Eltern müssen ihre Kinder also nicht unter den Generalverdacht stellen, die Musik auf ihren Geräten stamme aus rechtswidrigen Quellen. Je jünger das Kind, desto mehr müssen die Eltern es natürlich bei der Nutzung begleiten und technische Maßnahmen ergreifen, damit die Nutzung des Internets sowie der Download von Inhalten und Programmen eingeschränkt oder nur mit ihrem Zutun möglich sind. Eltern werden oft selbst überfragt sein, illegale Angebote zu identifizieren, sind aber gehalten, diese Wissenslücken zu schließen.
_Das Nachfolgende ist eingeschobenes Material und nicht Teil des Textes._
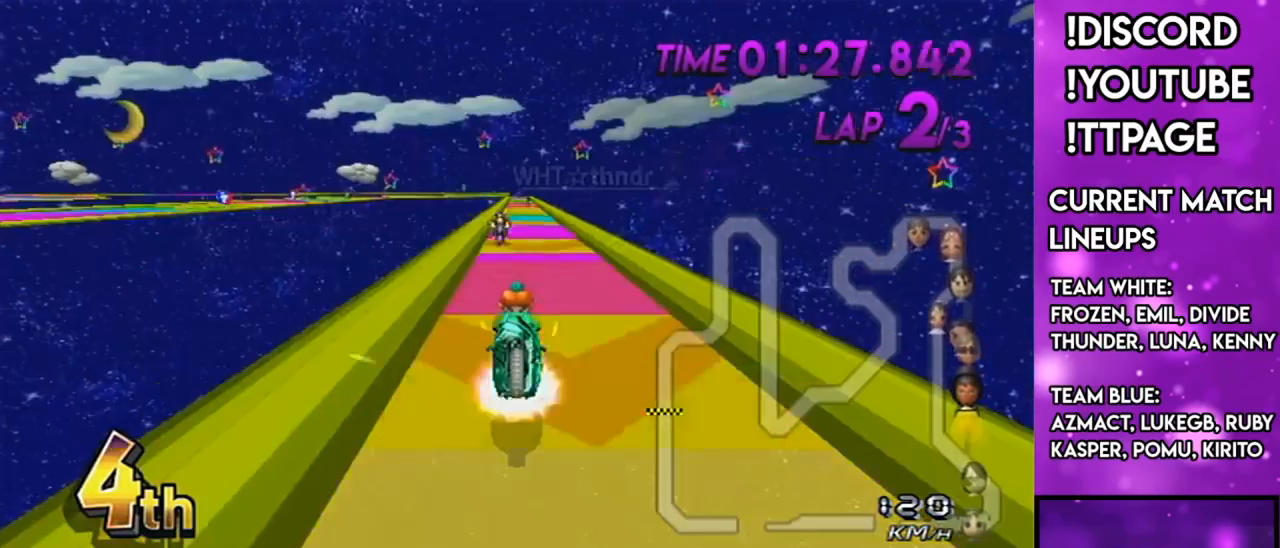
{"buttons": ["A"], "left_stick": "center", "right_stick": "center", "events": [[33, "DPAD_LEFT", "down"], [83, "DPAD_LEFT", "up"], [83, "DPAD_UP", "up"], [217, "DPAD_UP", "down"], [250, "X", "up"], [284, "DPAD_UP", "up"], [384, "DPAD_UP", "down"], [484, "DPAD_UP", "up"]]}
Was müssen Eltern nun tun, um in einem Rechtsstreit um Unterlassung und Schadensersatz erfolgreich den Anschein ihrer Verantwortlichkeit widerlegen zu können? Sollten sie die Belehrung ihrer Kinder zur Internetnutzung – anders als sonst in Erziehungsfragen üblich – schriftlich dokumentieren oder sogar mit ihren minderjährigen Kindern einen Vertrag hierzu abschließen, um die Belehrung beweisen zu können? Wohl kaum. Gerade noch zumutbar erscheint das Erarbeiten von obersatzartigen Regeln, wie sie die Kinder in der Schule zur Schaffung eines respektvollen Umgangs untereinander, mit den Pädagogen und dem Schuleigentum aufstellen. Allzu detaillierte Regeln würden aber schnell veralten und wären laufend anzupassen. Denn die Phänomene und Dienste ändern sich ständig. Und entsprechend der Verpflichtung der Eltern, die Entwicklung ihres Kindes zu Selbstständigkeit und Eigenverantwortung zu fördern, ist die Gewährung des Internetzugangs altersadäquat zu lockern.
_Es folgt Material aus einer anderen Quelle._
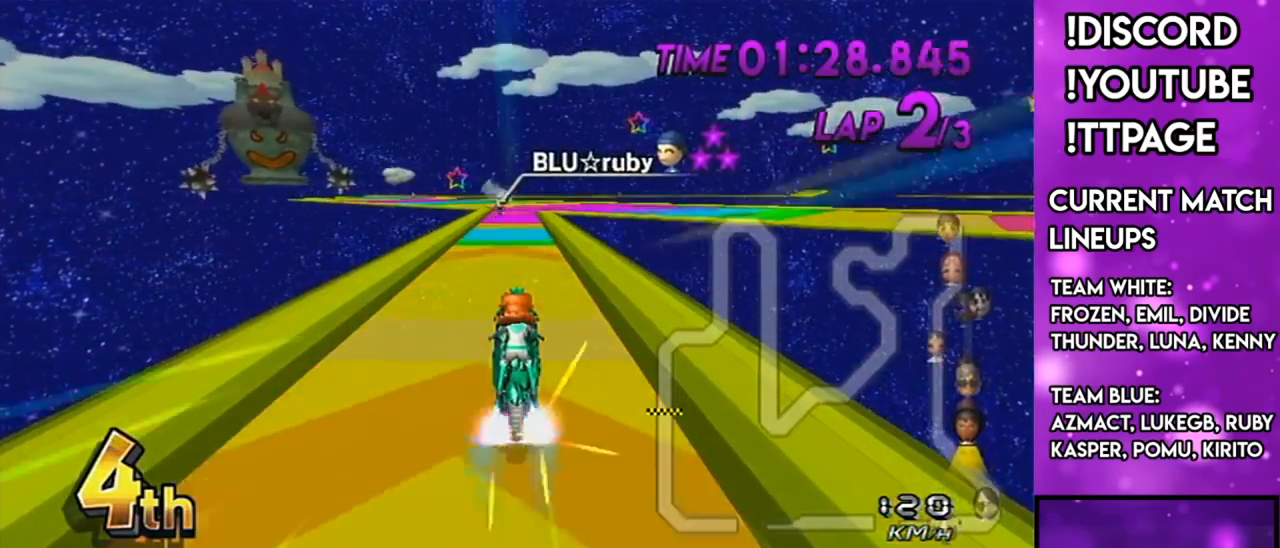
{"buttons": ["A"], "left_stick": "left", "right_stick": "center", "events": [[50, "DPAD_UP", "up"], [67, "R1", "down"], [67, "right_stick", "left"], [117, "left_stick", "left"], [183, "DPAD_UP", "down"], [183, "R1", "up"], [183, "right_stick", "center"], [233, "DPAD_UP", "up"], [334, "DPAD_UP", "down"], [384, "X", "down"], [434, "DPAD_UP", "up"], [484, "X", "up"]]}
Gelingt dem Rechteinhaber die Identifizierung des die illegale Tauschbörse nutzenden Kindes, kann das Kind selbst in Anspruch genommen werden. Generell wird die für die Schadensersatzhaftung erforderliche Erkenntnisfähigkeit hinsichtlich der Verantwortung für das eigene Tun angenommen. Allerdings hat der Geschädigte das Verschulden des Kindes zu beweisen. Bei automatisierten Uploads in Tauschbörsen wird das Kind die Verantwortlichkeit für diese ohne weiteres Zutun gestarteten technischen Vorgänge nicht erkennen müssen. Auch die Rechteinhaber sind gefordert, einem im Einzelfall mäßig schädigenden Verhalten maßvoll zu begegnen und ihren Wissensvorsprung im Interesse der sie schützenden Rechtsordnung zu nutzen.